Building on that tradition the Brueggeman Center engages in traditional forms of interfaith dialogue around critical issues (see the list of programs at the end of the flip book in the Mission section) but our approach seeks to move beyond this by engaging the religions with a range of academic disciplines, non-profits, business, and government. Our goal is to work cross-sectorally to search for and implement solutions to the critical issues we face as a community and as a world. We believe that the faith communities, working together with the other sectors and providing moral guidance to them, can become a powerful force for good. They can, and must, become foundational to building the social capital that can transform our communities. 

Click on the links for examples of Interfaith work in which we are currently involved.
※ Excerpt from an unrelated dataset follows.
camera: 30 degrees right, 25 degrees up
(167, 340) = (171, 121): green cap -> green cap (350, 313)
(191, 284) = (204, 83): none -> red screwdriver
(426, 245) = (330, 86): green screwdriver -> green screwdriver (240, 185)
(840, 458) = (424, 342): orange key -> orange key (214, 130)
  • InterfaithCincy - Building community capacity through Interfaith Collaboration 
  • A Blessing to One Another - this began as a major exhibit but is now creating opportunities for interfaith dialogue, engagement and collaboration 
  • The Hebrew Union College / Jewish Foundation Rabbinical Fellows Program - HUC-JIR now requires their Rabbinical students to engage in community service as part of their training. This program is funded by the Jewish Foundation of Cincinnati. The Brueggeman Center is the only non-Jewish organization given a Fellow. They  work on interfaith programs. One example: a Jewish Foundation Fellow partnered with a Xavier Theology graduate student to create the InterfaithCincy.org website.
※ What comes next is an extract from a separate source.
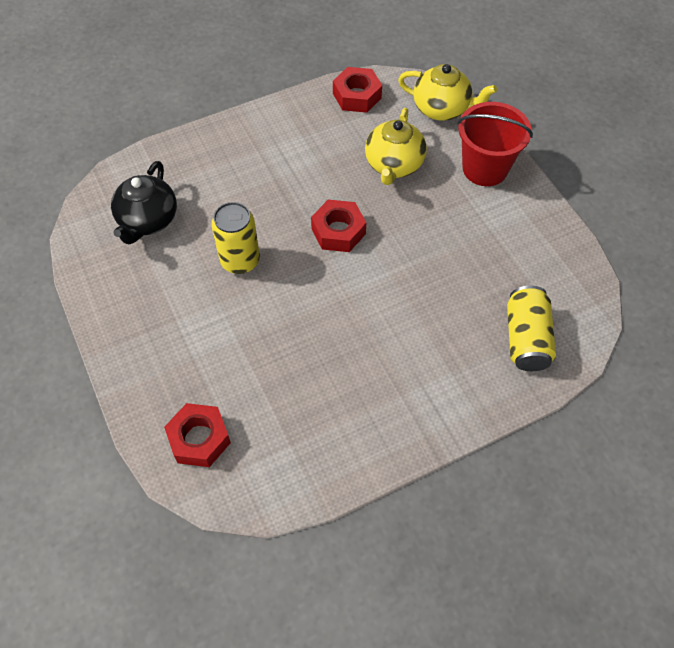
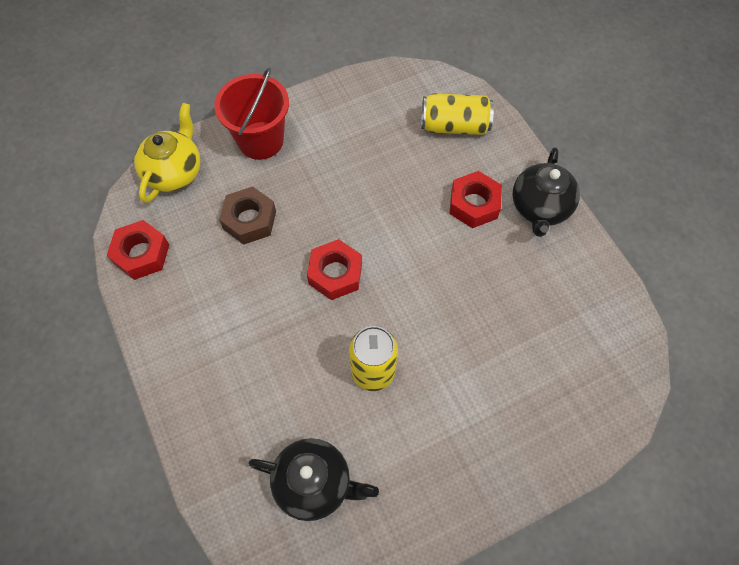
camera: 90 degrees left, 5 degrees up
(199, 439) = (585, 398): red nut -> red nut (474, 204)
(394, 165) = (249, 220): yellow teapot -> brown nut
(421, 419) = (540, 208): none -> black teapot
  • The Cincinnati Festival of Faiths - Celebrates Cincinnati's interfaith diversity and acts as a vehicle for interfaith community engagement through "Compassion through Action." See Video of the Festival of Faiths Here
  • Bridges of Faith Trialogue - local interfaith group that meets monthly for dialogue and to plan joint programs such as the Festival of Faiths, speakers on Islamophobia, etc. 
  • Interfaith Breakfast at the Over The Rhine International Film Festival - focuses upon how our faith communities are dealing with those with disabilities. 
  • The Changing Role of Women in our Faith Communities - a series of conferences addressing the issues of women and their roles within many diverse faith communities
  • Summer Interfaith Institute - This is a program in the planning stages. It is a collaboration between Xavier, HUC-JIR and the Islamic Center of Cincinnati. We will hold a one week program moving between institutions to train people from all over the USA how to more effectively engage in Interfaith dialogue and collaboration.